4. The automobile lens of claim 3, wherein:

the first and the third portion of the collimated light comprises about fifty per-cent of the collimated light passing out of the lens, the first and third portion of the collimated light passing out of the lens in a first direction;

the second portion of the collimated light is reflected by the second surface in a direction approximately normal to the first direction; and

the fourth portion of the collimated light is reflected by the fifth surface in a direction approximately normal to the first direction.
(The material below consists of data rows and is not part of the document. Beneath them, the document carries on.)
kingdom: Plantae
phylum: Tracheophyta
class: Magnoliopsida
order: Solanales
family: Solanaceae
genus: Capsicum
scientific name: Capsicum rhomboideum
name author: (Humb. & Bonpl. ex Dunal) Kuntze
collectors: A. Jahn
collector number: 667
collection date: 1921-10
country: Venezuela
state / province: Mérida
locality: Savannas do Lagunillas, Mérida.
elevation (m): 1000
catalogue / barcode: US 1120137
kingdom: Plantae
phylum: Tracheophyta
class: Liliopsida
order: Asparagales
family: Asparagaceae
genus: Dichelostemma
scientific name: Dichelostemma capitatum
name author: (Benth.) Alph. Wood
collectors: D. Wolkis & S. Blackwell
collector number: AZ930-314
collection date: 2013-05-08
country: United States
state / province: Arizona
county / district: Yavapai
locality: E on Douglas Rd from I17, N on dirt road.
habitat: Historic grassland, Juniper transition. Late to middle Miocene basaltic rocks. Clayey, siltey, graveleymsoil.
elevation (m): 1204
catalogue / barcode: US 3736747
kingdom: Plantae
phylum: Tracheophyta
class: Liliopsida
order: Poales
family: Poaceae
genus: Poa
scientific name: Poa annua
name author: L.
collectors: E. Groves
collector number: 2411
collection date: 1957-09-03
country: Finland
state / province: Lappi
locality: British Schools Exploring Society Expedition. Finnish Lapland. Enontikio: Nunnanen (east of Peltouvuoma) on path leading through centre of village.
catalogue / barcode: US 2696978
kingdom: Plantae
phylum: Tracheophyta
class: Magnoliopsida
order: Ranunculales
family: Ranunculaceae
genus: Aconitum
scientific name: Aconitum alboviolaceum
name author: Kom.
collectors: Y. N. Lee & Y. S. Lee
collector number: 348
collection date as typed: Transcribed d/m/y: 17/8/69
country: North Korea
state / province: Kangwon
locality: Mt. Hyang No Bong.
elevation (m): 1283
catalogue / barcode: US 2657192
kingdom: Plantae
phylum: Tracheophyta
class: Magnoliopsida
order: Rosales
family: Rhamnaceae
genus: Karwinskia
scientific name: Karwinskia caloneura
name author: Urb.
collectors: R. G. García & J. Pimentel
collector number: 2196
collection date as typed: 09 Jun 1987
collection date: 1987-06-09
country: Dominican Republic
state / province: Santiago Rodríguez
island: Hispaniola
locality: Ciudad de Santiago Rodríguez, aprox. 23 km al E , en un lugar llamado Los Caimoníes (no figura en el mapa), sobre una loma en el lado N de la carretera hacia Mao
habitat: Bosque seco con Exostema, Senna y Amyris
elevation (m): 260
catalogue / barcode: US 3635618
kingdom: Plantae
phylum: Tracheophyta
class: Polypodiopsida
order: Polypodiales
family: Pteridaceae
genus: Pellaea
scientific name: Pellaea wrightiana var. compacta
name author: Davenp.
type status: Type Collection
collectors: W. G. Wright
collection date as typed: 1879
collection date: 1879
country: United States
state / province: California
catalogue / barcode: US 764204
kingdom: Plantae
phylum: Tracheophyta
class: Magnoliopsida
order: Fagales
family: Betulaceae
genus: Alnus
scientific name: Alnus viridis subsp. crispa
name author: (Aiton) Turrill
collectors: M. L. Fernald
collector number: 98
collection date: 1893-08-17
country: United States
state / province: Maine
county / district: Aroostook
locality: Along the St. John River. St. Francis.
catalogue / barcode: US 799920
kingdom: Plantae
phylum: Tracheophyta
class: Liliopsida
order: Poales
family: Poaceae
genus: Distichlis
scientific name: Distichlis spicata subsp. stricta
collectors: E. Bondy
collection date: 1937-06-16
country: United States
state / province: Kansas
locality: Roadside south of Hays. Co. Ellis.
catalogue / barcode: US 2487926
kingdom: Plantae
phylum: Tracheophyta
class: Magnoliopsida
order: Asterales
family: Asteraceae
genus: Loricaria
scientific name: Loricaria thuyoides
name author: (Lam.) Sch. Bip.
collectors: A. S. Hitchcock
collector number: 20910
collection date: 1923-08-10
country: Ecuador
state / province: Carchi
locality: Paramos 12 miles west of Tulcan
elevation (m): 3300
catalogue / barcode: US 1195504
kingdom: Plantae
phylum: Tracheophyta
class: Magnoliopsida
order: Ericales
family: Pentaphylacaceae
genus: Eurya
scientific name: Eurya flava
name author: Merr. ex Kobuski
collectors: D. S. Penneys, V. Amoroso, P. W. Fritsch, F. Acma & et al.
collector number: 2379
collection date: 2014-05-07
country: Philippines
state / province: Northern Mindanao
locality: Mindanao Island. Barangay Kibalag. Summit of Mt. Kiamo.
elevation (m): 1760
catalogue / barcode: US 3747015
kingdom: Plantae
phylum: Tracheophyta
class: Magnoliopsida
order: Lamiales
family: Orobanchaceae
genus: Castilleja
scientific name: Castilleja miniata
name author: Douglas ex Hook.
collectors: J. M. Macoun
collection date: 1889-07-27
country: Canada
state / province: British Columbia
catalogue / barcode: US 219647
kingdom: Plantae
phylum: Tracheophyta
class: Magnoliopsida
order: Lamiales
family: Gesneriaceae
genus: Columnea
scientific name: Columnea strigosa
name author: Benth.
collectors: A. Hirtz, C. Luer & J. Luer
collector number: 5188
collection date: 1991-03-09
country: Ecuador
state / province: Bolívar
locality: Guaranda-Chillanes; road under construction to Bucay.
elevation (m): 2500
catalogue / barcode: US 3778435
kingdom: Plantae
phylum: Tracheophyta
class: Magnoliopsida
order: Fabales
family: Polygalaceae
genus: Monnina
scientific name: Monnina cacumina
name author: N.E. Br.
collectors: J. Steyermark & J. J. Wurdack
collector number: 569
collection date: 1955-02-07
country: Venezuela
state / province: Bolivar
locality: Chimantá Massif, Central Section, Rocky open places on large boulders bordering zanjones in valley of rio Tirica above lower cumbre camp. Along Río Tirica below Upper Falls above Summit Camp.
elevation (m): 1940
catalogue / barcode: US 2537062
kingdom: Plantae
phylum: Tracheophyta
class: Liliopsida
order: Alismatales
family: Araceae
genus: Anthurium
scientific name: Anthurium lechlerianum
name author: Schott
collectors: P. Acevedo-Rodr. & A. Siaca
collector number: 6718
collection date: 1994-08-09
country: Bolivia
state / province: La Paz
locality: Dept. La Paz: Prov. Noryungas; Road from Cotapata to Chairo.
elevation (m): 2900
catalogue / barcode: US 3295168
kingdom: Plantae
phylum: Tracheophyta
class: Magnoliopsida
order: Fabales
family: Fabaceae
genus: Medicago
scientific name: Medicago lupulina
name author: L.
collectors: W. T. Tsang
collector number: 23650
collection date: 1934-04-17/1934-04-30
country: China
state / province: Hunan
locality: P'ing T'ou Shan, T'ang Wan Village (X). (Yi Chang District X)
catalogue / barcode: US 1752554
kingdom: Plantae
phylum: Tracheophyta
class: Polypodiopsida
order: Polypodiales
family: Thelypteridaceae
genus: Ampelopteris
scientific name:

5. An automobile lighting assembly comprising:

a generally lambertian light source;

a collimator in optical communication with the light source and oriented with respect to the light source such that light from the light source that impinges the collimator is collimated; and

a lens, the lens comprising:

a first surface oriented with respect to the collimator such that some of the collimated light is allowed to pass through the first surface and out of the lens;

a second surface oriented with respect to the collimator such that some of the collimated light that does not pass through the first surface is reflected off of the second surface by total internal reflection; and

a third surface oriented with respect to the second surface such that the collimated light reflected off of the second surface is allowed to pass through the third surface and out of the lens.

6. The automobile lighting assembly of claim 5, wherein the lens and collimator are molded as an integral unit.

7. The automobile lighting assembly of claim 6, further comprising, a light pipe.

8. The automobile lighting assembly of claim 6, wherein the collimated light reflected by the second surface is reflected in a direction approximately normal to the first direction.